- City: Columbus, Georgia
- League: Federal Prospects Hockey League
- Division: Western Conference: Delta Division
- Founded: 2019
- Home arena: Columbus Civic Center
- Colors: Red, black, teal, white
- Owners: Ignite Pro Hockey, LLC
- General manager: Jeff Croop
- Head coach: Jerome Bechard
- Captain: Kirk Underwood
- Website: RDragons.com

Franchise history
- 2019–present: Columbus River Dragons

Championships
- Regular season titles: 2 (2020–21,2023-24)
- Playoff championships: 1 (2021)

= Columbus River Dragons =

The Columbus River Dragons are a professional ice hockey team based in Columbus, Georgia. The team is a member of the Federal Prospects Hockey League and plays at the Columbus Civic Center.

==History==
In 2017, the Columbus Cottonmouths, a longtime Civic Center tenant, folded after 21 years. This left the Civic Center without a hockey tenant for the first time in its existence. Almost two years later in April 2019, the Columbus city council voted to award a five-year lease to Ignite Pro Hockey, LLC at the Civic Center. On May 21, 2019, it was announced that the Federal Prospects Hockey League (FPHL) had awarded an expansion team to Columbus, Georgia, and would be called the Columbus River Dragons. Due to the onset of the COVID-19 pandemic, the River Dragons' inaugural season was curtailed after the team had clinched the fourth-seeded Western Division playoff position.

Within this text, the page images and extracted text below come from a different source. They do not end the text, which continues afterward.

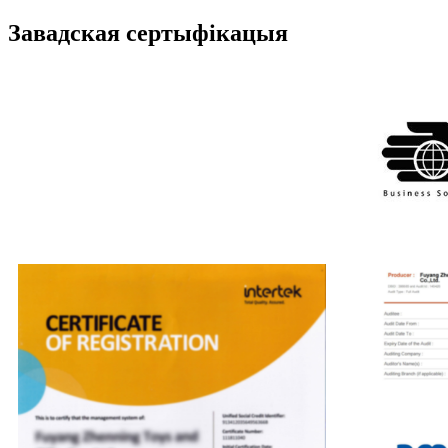
Завадская сертыфікацыя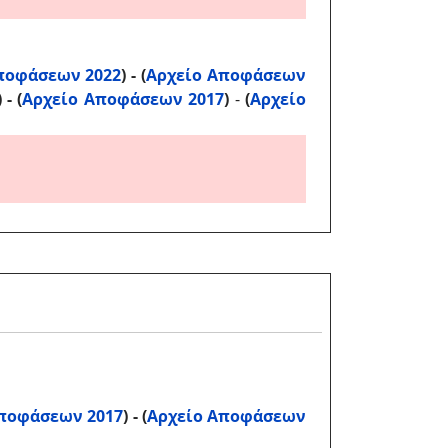
ποφάσεων 2022
) - (
Αρχείο Αποφάσεων
) - (
Αρχείο Αποφάσεων 2017
)
-
(
Αρχείο
ποφάσεων 2017
) - (
Αρχείο Αποφάσεων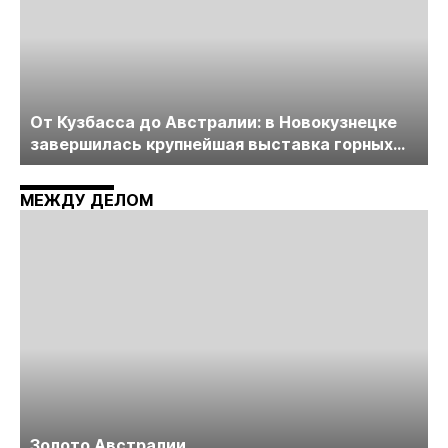
От Кузбасса до Австралии: в Новокузнецке
завершилась крупнейшая выставка горных
технологий «Недра России. Уголь России и
Майнинг»
МЕЖДУ ДЕЛОМ
Золото Австралии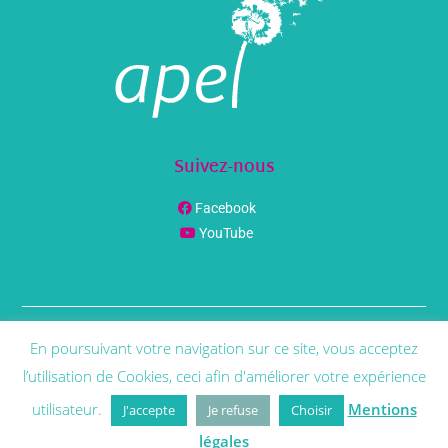
Suivez-nous
Facebook
YouTube
En poursuivant votre navigation sur ce site, vous acceptez
© Copyright
Phenix Info
2021 | Tous Droit Réservés |
Mentions
Légales
l’utilisation de Cookies, ceci afin d'améliorer votre expérience
utilisateur.
Mentions
J'accepte
Je refuse
Choisir
légales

Due to the ongoing pandemic, a shortened 2020–21 season was delayed until starting February 19 consisting of four teams: the Carolina Thunderbirds, Columbus River Dragons, Elmira Enforcers, and Port Huron Prowlers, with Carolina playing all games on the road. The league announced an end-of-season tournament, but it would instead be called the Ignite Cup and not the Commissioner's Cup due to the unusual season format. The Ignite Cup consists of a five-game series between the top two teams that had played at least 16 regular season games. Columbus finished with the best regular season record, qualifying to face the second-seeded Elmira Enforcers in the Ignite Cup where they won the league championship three-games-to-none.